Transcriptomic data and biomedical literature synergize in finding pharmacologic gene regulators
Transcriptomic data and biomedical literature synergize in finding pharmacologic gene regulators
Deisseroth, C. A.; Brazelton, B.; Shaik, Z.; Liu, Z.; Zoghbi, H. Y.
AbstractMost Mendelian disorders caused by a deficiency or excess of one gene product lack targeted therapies. Since these disorders can be modeled with a gene overexpression, knockout, or knockdown, drugs that oppose the transcriptomic effects of such perturbations may be promising therapeutic candidates.
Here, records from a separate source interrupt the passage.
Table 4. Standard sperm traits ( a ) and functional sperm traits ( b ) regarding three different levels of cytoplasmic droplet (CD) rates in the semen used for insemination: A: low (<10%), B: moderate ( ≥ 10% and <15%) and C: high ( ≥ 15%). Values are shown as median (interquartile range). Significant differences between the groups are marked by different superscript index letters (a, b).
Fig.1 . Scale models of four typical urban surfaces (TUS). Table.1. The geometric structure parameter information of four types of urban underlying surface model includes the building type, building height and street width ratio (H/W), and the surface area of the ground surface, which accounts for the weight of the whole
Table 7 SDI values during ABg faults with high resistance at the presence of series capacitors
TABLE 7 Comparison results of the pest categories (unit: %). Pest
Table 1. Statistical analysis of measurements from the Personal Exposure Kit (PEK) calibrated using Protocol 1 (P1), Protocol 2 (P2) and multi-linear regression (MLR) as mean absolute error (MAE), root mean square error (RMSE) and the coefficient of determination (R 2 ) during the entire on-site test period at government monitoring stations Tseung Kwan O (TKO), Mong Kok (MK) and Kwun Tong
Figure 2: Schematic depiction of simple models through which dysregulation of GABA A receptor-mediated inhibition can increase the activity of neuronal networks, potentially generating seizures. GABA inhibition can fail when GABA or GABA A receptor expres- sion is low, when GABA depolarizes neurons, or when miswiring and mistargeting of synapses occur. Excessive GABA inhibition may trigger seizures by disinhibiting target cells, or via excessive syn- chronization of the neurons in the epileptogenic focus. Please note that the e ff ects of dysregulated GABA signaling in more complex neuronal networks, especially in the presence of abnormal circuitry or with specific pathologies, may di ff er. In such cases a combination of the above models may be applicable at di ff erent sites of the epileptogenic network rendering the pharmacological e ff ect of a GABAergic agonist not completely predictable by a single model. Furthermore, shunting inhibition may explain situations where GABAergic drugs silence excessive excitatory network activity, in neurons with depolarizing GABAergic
RNA-Sequencing (RNA-Seq) studies can fuel this drug-prioritization, but their labels, written in plain language, must be annotated manually. Hence, we introduce Signature-based Networks from Automatically Curated Knockout, Knockdown, and Small-molecule Studies (SNACKKSS), which automatically curates gene-disruption and drug studies from the Gene Expression Omnibus and, in partnership with uniformly computed read count datasets, feeds the labels and RNA-Seq data directly into regulatory relationship predictions. Through cross-validation, we show that SNACKKSS' predictions (specifically, from a variation called "SA4") make a unique contribution to finding protein-inhibiting compounds, even alongside existing predictors. We demonstrate the benefit of aggregating multiple predictive tools, and provide this powerful ensemble alongside SNACKKSS. Importantly, though, we advise researchers to test complex machine learning models on multiple devices. Even with code packages kept consistent, they can run deterministically within a machine, but inconsistently on different ones. Nonetheless, the downstream predictive ability was striking, and leveraging multiple sources of information, RNA-Seq data included, will vastly improve drug-repurposing screens.